- **DATA SECTION**
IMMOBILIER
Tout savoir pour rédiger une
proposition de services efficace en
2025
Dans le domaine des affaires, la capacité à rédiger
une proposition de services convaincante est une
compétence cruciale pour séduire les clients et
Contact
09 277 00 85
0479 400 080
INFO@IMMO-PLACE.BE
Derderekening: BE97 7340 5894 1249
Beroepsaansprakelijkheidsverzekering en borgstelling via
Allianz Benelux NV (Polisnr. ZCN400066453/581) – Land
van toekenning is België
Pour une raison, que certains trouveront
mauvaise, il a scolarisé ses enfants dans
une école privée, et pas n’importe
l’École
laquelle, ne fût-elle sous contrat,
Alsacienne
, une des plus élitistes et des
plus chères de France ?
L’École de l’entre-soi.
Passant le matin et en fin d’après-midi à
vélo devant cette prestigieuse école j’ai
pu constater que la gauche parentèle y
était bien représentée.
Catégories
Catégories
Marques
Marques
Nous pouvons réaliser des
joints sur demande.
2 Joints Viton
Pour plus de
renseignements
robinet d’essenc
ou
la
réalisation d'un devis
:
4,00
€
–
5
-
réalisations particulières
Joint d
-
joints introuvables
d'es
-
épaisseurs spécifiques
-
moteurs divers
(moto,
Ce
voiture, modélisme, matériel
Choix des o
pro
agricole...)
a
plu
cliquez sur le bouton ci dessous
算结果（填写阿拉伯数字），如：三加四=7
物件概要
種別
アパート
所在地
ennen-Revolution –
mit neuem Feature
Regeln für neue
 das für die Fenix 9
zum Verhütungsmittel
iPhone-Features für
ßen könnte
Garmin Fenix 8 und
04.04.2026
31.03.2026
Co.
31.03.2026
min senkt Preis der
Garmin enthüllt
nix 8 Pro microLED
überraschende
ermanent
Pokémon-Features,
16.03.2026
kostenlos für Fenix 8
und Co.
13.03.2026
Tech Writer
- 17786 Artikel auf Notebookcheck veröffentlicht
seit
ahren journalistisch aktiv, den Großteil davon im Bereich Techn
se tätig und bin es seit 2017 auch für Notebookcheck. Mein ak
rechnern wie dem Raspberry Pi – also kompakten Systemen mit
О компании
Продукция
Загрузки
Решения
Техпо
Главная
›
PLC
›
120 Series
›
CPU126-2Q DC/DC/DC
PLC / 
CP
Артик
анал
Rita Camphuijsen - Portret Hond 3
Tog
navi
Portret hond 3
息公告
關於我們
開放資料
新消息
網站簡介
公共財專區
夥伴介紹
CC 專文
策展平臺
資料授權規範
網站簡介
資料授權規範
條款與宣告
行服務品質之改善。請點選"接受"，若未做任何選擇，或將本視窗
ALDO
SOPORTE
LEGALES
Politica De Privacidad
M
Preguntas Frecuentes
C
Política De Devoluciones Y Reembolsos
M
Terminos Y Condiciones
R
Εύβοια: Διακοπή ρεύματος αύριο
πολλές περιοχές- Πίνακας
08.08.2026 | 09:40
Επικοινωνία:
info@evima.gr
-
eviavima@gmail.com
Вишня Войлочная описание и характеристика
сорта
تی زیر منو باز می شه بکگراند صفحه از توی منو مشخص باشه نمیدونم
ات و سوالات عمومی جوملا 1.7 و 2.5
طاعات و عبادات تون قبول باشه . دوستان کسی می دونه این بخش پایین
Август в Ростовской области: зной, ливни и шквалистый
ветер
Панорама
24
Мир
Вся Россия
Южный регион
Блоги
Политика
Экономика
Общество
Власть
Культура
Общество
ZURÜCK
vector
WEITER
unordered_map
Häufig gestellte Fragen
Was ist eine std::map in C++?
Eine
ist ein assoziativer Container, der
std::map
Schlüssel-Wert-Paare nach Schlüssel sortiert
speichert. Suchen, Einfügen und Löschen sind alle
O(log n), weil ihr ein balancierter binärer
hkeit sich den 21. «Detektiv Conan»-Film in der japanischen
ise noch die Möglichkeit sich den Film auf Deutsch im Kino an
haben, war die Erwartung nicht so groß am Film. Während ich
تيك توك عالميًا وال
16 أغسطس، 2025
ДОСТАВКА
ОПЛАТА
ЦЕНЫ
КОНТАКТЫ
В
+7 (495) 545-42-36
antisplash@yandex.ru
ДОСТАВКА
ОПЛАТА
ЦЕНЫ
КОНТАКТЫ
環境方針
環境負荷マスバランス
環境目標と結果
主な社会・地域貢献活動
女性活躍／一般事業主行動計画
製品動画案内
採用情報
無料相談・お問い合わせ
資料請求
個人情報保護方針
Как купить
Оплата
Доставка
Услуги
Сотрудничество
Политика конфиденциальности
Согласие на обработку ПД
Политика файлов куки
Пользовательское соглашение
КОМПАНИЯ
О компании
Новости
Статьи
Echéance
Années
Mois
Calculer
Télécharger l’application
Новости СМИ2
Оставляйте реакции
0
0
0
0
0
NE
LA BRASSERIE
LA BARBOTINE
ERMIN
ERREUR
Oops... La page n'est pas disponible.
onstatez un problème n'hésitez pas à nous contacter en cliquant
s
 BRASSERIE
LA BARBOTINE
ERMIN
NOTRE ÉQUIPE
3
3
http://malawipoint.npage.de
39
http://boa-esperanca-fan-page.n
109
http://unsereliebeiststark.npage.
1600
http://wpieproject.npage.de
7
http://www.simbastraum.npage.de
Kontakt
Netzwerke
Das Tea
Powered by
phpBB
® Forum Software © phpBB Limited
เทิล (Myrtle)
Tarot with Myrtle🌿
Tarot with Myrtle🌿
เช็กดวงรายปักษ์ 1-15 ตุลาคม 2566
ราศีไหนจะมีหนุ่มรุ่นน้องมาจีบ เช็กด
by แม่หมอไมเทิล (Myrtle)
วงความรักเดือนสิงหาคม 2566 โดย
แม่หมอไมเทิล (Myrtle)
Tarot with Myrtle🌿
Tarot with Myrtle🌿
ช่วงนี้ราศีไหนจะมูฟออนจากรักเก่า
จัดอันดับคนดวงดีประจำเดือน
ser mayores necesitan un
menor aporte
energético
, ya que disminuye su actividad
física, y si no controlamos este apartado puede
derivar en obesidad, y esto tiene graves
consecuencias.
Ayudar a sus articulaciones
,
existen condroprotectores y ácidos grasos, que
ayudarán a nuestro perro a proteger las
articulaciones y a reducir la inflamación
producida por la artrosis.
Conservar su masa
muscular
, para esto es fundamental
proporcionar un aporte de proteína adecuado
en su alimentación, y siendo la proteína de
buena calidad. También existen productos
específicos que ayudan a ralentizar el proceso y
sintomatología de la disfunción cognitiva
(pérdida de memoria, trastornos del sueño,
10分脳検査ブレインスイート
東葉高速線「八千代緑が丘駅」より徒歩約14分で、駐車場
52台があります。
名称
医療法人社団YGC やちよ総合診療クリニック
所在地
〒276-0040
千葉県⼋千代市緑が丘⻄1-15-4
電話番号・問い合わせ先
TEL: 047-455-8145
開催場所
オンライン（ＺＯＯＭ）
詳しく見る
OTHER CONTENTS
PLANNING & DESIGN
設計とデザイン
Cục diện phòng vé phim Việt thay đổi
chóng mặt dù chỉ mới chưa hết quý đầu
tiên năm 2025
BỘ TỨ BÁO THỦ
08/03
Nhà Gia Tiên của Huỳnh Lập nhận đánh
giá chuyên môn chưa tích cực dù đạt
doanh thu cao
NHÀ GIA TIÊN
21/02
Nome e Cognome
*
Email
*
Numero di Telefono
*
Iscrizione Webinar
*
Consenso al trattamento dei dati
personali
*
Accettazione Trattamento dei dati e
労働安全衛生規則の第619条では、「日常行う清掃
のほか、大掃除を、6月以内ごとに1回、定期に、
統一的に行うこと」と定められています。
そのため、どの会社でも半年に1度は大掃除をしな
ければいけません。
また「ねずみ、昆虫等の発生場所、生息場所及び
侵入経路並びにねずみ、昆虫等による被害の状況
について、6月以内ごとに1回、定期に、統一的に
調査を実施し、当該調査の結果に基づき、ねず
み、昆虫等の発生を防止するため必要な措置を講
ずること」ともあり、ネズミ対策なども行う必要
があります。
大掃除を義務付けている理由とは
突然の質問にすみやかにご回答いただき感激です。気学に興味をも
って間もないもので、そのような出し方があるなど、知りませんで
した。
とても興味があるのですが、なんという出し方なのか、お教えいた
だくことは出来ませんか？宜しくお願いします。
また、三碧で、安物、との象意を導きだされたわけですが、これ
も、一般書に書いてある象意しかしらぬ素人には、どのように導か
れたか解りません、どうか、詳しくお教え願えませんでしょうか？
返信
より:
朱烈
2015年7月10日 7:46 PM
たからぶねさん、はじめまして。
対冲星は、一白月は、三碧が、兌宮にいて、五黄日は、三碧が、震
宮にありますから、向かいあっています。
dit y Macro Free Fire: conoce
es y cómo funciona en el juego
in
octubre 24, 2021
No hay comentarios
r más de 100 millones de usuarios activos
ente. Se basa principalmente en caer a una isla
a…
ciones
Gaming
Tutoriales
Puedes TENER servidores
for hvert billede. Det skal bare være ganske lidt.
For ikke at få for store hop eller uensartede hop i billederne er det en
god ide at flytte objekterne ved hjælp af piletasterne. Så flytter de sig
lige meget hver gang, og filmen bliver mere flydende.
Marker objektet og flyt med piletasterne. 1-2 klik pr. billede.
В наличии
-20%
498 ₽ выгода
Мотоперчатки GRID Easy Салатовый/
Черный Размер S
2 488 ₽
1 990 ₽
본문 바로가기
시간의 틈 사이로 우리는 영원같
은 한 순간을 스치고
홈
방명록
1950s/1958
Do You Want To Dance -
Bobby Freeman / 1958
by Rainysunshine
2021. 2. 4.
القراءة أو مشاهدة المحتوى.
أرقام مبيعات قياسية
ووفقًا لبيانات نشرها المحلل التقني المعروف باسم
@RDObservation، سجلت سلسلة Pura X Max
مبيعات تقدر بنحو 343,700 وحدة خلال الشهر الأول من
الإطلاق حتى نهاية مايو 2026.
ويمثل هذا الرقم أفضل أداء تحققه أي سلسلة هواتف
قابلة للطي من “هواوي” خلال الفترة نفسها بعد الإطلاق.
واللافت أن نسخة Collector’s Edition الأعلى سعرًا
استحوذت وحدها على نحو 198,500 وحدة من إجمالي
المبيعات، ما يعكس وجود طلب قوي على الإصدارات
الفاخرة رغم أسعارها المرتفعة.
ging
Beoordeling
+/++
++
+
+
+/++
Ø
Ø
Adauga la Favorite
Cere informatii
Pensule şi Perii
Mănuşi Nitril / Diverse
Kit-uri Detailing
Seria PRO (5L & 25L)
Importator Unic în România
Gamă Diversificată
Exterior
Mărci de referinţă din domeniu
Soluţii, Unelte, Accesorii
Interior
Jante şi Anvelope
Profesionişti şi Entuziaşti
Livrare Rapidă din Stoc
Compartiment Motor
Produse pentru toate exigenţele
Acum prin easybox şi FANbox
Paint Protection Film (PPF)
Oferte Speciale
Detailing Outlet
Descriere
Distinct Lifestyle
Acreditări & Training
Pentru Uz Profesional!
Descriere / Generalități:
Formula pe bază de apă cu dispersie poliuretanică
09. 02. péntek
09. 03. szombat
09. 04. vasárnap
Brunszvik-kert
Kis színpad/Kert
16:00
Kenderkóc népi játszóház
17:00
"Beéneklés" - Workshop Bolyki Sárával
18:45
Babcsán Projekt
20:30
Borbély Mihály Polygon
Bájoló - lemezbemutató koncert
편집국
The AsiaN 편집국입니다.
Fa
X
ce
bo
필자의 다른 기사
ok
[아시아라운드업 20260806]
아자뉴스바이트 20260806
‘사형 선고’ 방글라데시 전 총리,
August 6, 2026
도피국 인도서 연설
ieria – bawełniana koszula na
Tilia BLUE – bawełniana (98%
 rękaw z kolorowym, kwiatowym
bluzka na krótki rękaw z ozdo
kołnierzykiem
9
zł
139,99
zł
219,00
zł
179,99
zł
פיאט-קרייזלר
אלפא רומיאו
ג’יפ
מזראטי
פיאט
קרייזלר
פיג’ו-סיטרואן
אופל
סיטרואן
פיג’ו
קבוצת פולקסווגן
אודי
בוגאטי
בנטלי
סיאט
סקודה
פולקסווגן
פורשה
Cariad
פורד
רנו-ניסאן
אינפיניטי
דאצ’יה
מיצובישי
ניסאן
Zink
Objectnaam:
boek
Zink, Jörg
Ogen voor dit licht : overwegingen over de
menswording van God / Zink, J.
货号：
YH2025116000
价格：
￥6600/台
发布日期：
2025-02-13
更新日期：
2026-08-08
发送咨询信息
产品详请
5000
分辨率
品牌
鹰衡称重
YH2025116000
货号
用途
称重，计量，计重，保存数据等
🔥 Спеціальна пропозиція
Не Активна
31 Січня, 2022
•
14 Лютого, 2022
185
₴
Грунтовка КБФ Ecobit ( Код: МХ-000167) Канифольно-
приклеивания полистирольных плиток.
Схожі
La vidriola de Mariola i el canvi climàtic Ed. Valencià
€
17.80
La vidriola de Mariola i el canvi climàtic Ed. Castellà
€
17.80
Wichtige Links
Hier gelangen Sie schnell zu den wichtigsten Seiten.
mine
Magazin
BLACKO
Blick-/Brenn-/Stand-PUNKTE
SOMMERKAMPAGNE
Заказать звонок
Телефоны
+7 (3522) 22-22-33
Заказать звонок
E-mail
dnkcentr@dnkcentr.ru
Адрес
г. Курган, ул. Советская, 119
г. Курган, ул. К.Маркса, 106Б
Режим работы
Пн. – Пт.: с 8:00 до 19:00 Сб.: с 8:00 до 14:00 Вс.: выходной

- **PROBLEM DETAILS**
Within the material above, copy exactly the lines from the line that holds "算结果（填写阿拉伯数字），如：三加四=7" up to and including the line that holds "Häufig gestellte Fragen".

- **FINAL ANSWER**
算结果（填写阿拉伯数字），如：三加四=7
物件概要
種別
アパート
所在地
ennen-Revolution –
mit neuem Feature
Regeln für neue
 das für die Fenix 9
zum Verhütungsmittel
iPhone-Features für
ßen könnte
Garmin Fenix 8 und
04.04.2026
31.03.2026
Co.
31.03.2026
min senkt Preis der
Garmin enthüllt
nix 8 Pro microLED
überraschende
ermanent
Pokémon-Features,
16.03.2026
kostenlos für Fenix 8
und Co.
13.03.2026
Tech Writer
- 17786 Artikel auf Notebookcheck veröffentlicht
seit
ahren journalistisch aktiv, den Großteil davon im Bereich Techn
se tätig und bin es seit 2017 auch für Notebookcheck. Mein ak
rechnern wie dem Raspberry Pi – also kompakten Systemen mit
О компании
Продукция
Загрузки
Решения
Техпо
Главная
›
PLC
›
120 Series
›
CPU126-2Q DC/DC/DC
PLC / 
CP
Артик
анал
Rita Camphuijsen - Portret Hond 3
Tog
navi
Portret hond 3
息公告
關於我們
開放資料
新消息
網站簡介
公共財專區
夥伴介紹
CC 專文
策展平臺
資料授權規範
網站簡介
資料授權規範
條款與宣告
行服務品質之改善。請點選"接受"，若未做任何選擇，或將本視窗
ALDO
SOPORTE
LEGALES
Politica De Privacidad
M
Preguntas Frecuentes
C
Política De Devoluciones Y Reembolsos
M
Terminos Y Condiciones
R
Εύβοια: Διακοπή ρεύματος αύριο
πολλές περιοχές- Πίνακας
08.08.2026 | 09:40
Επικοινωνία:
info@evima.gr
-
eviavima@gmail.com
Вишня Войлочная описание и характеристика
сорта
تی زیر منو باز می شه بکگراند صفحه از توی منو مشخص باشه نمیدونم
ات و سوالات عمومی جوملا 1.7 و 2.5
طاعات و عبادات تون قبول باشه . دوستان کسی می دونه این بخش پایین
Август в Ростовской области: зной, ливни и шквалистый
ветер
Панорама
24
Мир
Вся Россия
Южный регион
Блоги
Политика
Экономика
Общество
Власть
Культура
Общество
ZURÜCK
vector
WEITER
unordered_map
Häufig gestellte Fragen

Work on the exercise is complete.